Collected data
=== Begin Enclosure ===
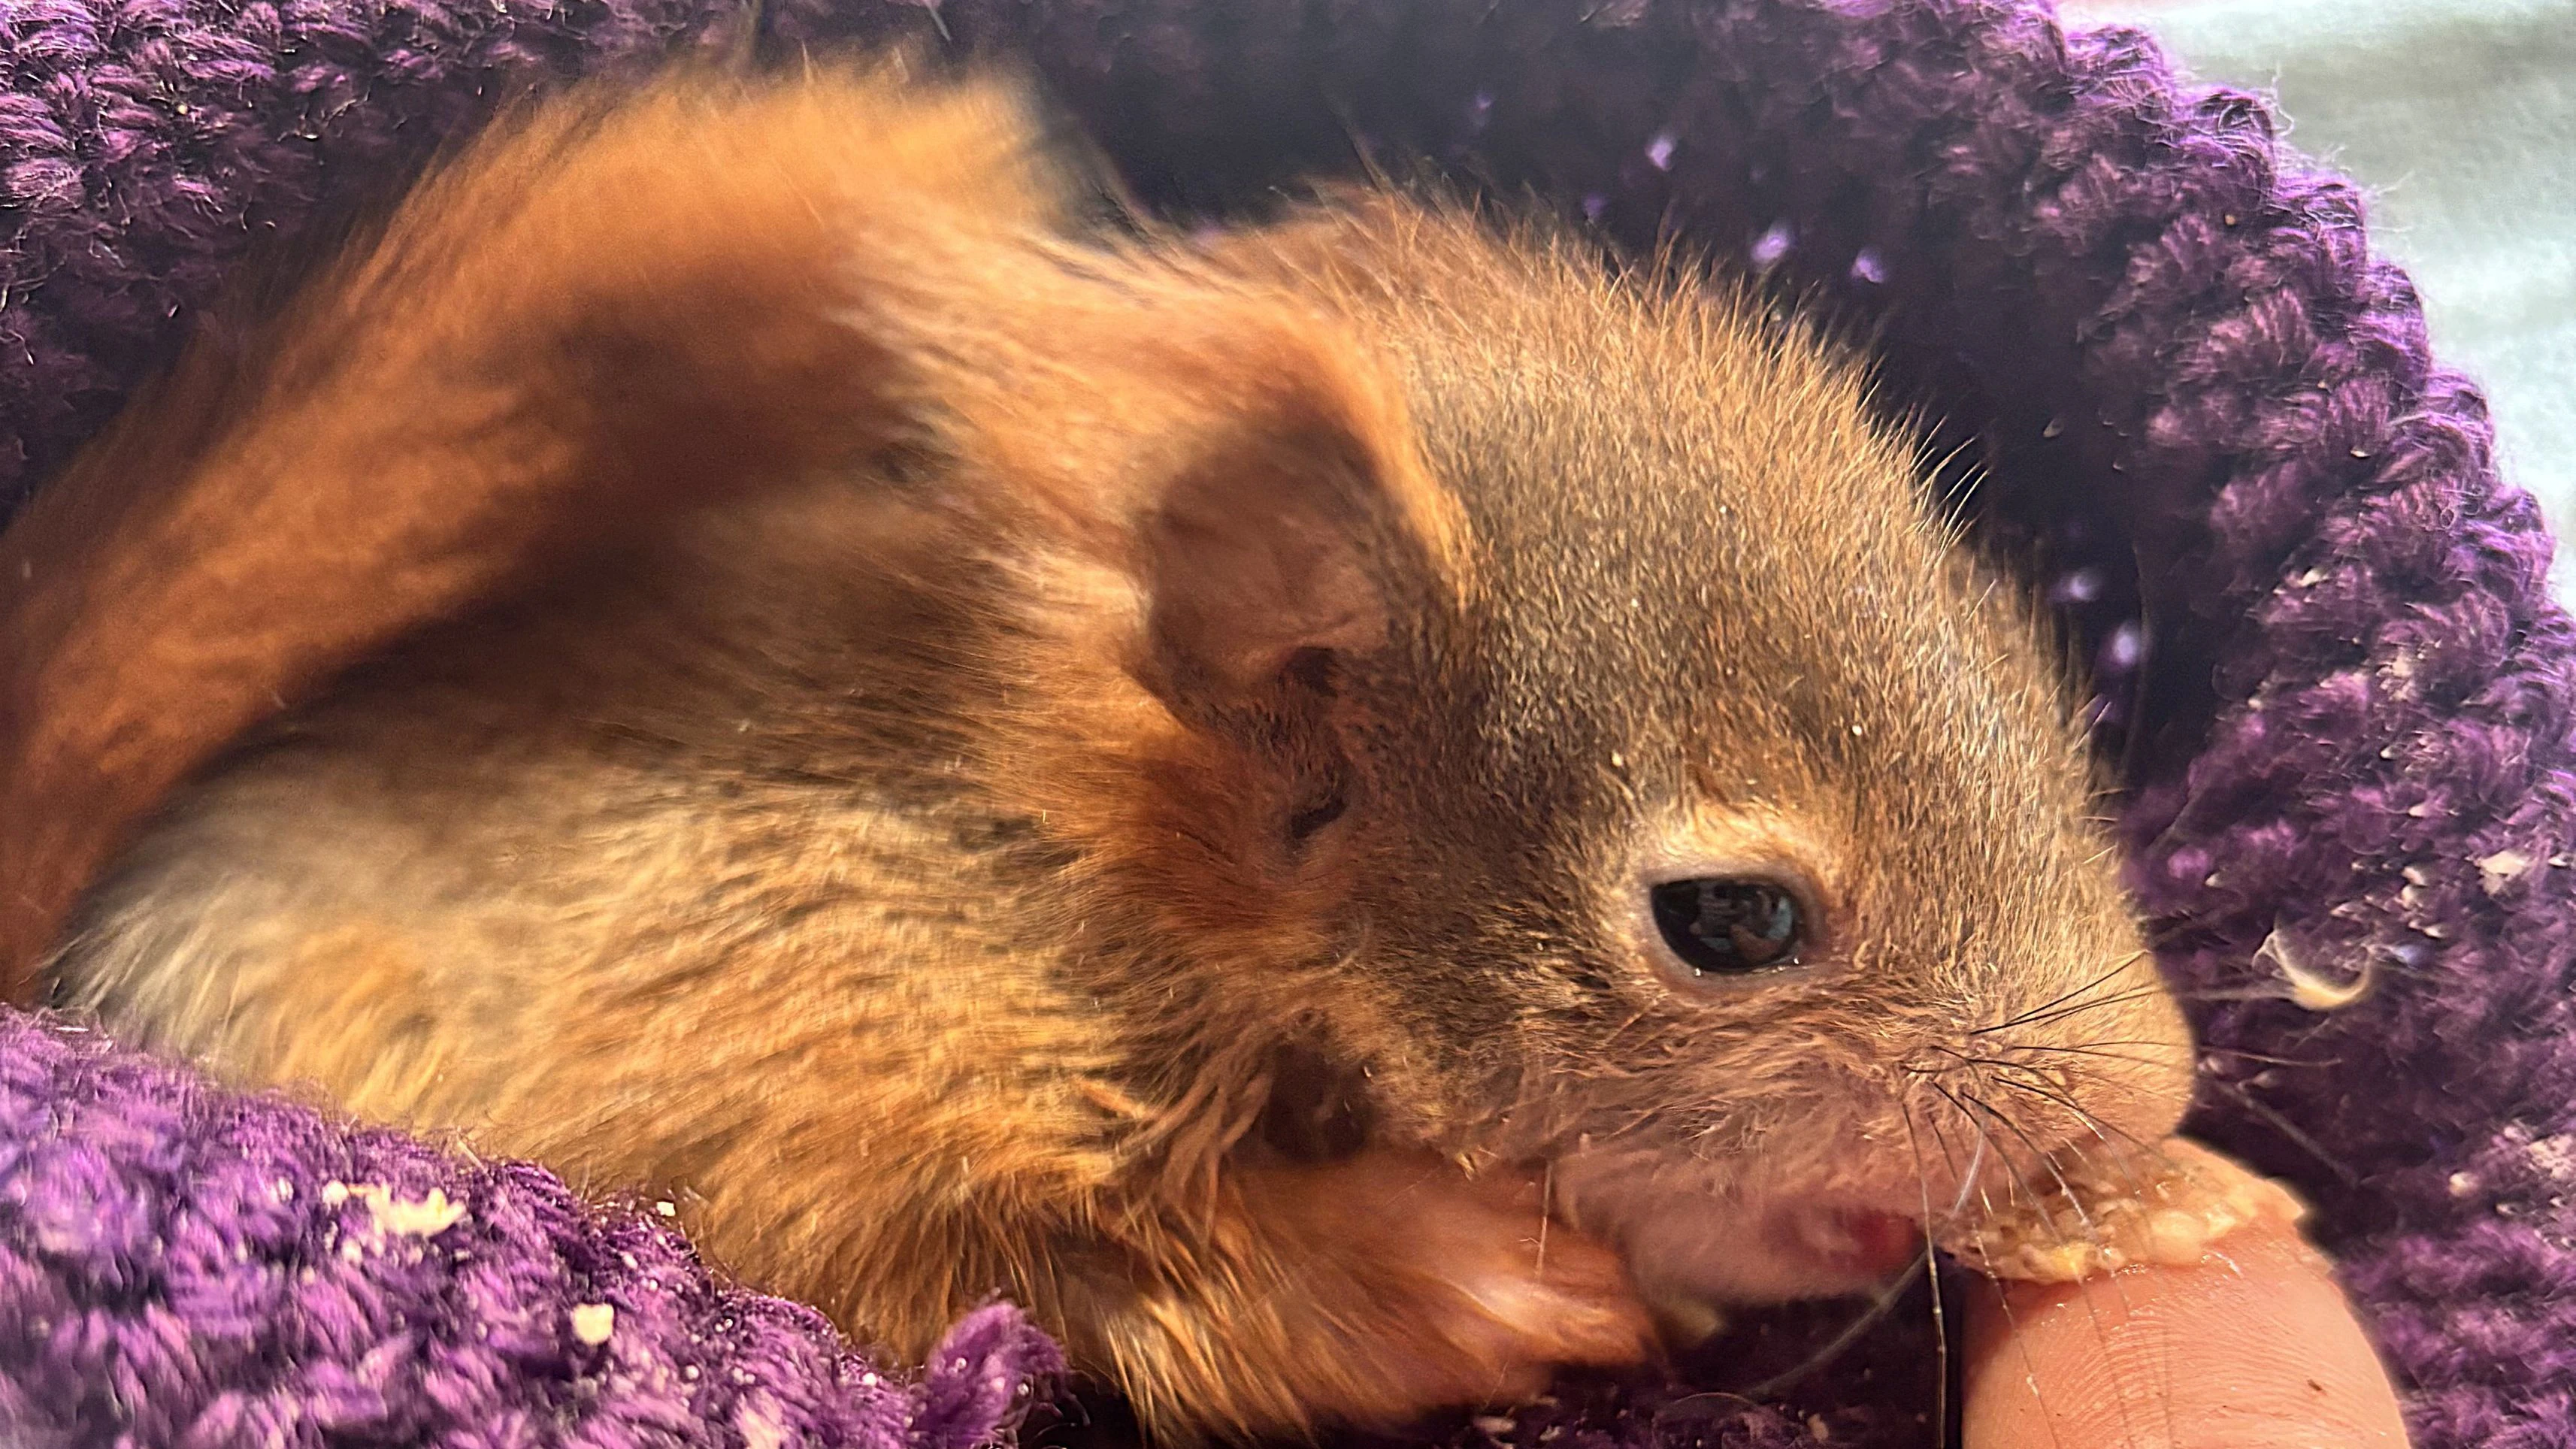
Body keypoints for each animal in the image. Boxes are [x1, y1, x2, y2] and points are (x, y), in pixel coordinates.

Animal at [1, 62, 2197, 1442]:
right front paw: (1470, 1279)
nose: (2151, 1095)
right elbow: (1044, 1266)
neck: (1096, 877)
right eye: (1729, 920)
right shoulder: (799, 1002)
=== End Enclosure ===
ASSIGNMENT> With the images removed, give back every entry exactly as shown.

SOLUTION FOR THIS EXERCISE>
Body keypoints for each animal in the image. Boxes are [x1, y1, x2, y2] and points are (x, y), in pixel coordinates.

Animal at [1, 62, 2197, 1442]:
right front paw: (1470, 1279)
nose: (2151, 1095)
right elbow: (1044, 1266)
neck: (1096, 877)
right eye: (1729, 920)
right shoulder: (799, 1002)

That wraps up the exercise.